**PROBLEM**
According to the passage on shop efficiency below, what percentage of the time associated with a typical repair is non-wrench time?

**PASSAGE PROVIDED**
++++++++++
Before a shop can improve its efficiency, it needs to determine where the problems are. The best way to do that is to map the current process.

Before a shop can improve its efficiency, it needs to determine where the problems are. The best way to do that is to map the current process.

Every shop wants its technicians to be as proficient and productive as they can. Yet most shops fail to see the things that are getting in the way of achieving this goal.

Mark Martincic, professional advisor at KEA Advisors, defines technician proficiency as billed hours versus clock hours for the time the technician is at work.

Not all of the technician’s time is billable, and according to Michael Riemer, vice president products and channel marketing for Decisiv, 80% of the time associated with a typical repair is non-wrench time.

“When most people think about maintenance and repair, they think about the technician and the cost of fixing the truck," Riemer says. "Unfortunately, what they miss is that there is more time, cost and resources tied up in non-productive activity, which actually drives technician productivity down, shop efficiency down and downtime up."
++++++++++
**PROVIDED INFORMATION**
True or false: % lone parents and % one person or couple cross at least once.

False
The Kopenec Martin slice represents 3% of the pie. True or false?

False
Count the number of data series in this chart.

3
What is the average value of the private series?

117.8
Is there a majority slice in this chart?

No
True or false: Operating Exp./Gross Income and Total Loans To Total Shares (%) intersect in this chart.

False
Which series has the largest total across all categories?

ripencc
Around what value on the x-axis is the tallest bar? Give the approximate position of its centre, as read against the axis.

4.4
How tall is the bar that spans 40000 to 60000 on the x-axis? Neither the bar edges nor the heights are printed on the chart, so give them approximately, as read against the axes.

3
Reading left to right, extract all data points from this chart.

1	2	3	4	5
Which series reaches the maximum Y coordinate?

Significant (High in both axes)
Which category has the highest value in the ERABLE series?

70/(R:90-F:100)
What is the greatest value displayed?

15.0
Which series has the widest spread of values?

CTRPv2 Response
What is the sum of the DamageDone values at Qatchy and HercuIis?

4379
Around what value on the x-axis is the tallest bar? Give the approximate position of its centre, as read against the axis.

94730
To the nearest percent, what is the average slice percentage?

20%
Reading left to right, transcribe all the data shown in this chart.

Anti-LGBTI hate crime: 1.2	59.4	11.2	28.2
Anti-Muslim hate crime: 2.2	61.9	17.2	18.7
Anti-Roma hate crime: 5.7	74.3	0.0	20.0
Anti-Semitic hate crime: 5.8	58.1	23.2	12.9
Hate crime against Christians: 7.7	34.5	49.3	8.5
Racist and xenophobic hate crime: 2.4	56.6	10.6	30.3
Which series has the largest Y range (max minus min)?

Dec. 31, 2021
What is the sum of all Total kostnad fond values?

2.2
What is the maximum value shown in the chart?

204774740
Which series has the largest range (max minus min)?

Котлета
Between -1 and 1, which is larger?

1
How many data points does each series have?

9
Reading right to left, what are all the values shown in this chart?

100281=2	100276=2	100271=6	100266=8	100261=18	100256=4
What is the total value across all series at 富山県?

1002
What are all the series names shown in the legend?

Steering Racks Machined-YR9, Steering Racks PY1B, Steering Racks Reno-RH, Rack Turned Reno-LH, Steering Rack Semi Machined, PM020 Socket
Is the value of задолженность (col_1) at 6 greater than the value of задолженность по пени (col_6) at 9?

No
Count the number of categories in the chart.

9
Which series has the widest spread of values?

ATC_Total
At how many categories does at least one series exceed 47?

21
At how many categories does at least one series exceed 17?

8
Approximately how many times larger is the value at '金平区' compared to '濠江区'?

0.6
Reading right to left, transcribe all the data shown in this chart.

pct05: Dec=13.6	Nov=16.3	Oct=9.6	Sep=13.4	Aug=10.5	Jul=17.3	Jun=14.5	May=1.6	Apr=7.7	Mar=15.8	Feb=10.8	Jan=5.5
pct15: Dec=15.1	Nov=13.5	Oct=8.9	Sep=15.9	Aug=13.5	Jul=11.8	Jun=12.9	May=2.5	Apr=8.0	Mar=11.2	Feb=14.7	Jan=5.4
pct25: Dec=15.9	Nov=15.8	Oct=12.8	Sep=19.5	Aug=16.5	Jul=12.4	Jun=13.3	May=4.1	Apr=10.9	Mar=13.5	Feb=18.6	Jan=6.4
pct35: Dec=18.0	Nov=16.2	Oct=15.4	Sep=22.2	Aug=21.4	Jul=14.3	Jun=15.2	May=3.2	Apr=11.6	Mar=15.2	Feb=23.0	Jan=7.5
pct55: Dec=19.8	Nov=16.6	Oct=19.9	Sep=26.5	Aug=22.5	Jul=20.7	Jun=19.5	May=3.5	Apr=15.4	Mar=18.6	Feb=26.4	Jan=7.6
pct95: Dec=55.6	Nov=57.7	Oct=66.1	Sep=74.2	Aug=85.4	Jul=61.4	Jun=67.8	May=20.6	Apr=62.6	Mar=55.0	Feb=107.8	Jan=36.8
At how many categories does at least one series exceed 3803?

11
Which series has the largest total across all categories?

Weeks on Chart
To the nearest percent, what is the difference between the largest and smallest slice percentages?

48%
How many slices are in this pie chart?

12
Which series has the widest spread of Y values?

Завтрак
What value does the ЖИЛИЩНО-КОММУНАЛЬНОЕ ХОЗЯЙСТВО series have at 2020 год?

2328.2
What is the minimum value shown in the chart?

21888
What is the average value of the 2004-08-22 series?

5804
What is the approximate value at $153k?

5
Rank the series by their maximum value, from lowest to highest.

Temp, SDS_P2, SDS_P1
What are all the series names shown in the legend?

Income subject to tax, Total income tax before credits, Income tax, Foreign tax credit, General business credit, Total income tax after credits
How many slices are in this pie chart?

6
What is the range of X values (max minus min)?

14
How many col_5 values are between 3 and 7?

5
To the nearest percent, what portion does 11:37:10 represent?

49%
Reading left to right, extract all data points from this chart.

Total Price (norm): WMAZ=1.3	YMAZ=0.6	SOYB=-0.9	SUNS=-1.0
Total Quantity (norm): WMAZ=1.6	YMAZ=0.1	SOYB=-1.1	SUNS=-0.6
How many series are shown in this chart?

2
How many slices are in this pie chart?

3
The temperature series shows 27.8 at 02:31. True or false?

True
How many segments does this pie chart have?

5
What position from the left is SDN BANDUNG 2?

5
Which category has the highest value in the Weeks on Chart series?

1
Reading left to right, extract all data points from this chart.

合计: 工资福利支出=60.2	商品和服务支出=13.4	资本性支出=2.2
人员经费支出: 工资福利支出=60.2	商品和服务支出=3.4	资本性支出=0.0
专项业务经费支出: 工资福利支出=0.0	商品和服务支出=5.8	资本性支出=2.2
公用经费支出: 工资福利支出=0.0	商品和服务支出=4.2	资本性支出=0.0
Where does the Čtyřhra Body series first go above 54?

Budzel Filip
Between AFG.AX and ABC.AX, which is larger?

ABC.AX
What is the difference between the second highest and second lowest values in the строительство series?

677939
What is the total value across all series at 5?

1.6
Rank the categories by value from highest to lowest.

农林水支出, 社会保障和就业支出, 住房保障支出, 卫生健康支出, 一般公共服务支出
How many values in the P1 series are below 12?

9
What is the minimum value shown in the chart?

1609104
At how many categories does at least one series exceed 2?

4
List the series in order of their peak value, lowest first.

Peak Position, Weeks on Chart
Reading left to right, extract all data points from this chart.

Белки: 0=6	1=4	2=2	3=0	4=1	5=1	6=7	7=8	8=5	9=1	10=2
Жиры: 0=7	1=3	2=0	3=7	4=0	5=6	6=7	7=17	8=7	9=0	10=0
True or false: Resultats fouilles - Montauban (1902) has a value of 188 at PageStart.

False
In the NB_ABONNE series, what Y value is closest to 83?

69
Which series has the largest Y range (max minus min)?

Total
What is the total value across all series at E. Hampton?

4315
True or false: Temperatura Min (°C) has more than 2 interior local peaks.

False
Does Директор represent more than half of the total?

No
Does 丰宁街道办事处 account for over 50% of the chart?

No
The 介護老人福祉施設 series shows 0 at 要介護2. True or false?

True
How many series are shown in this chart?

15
++++++++++
**COMPLETED EXERCISE**
80%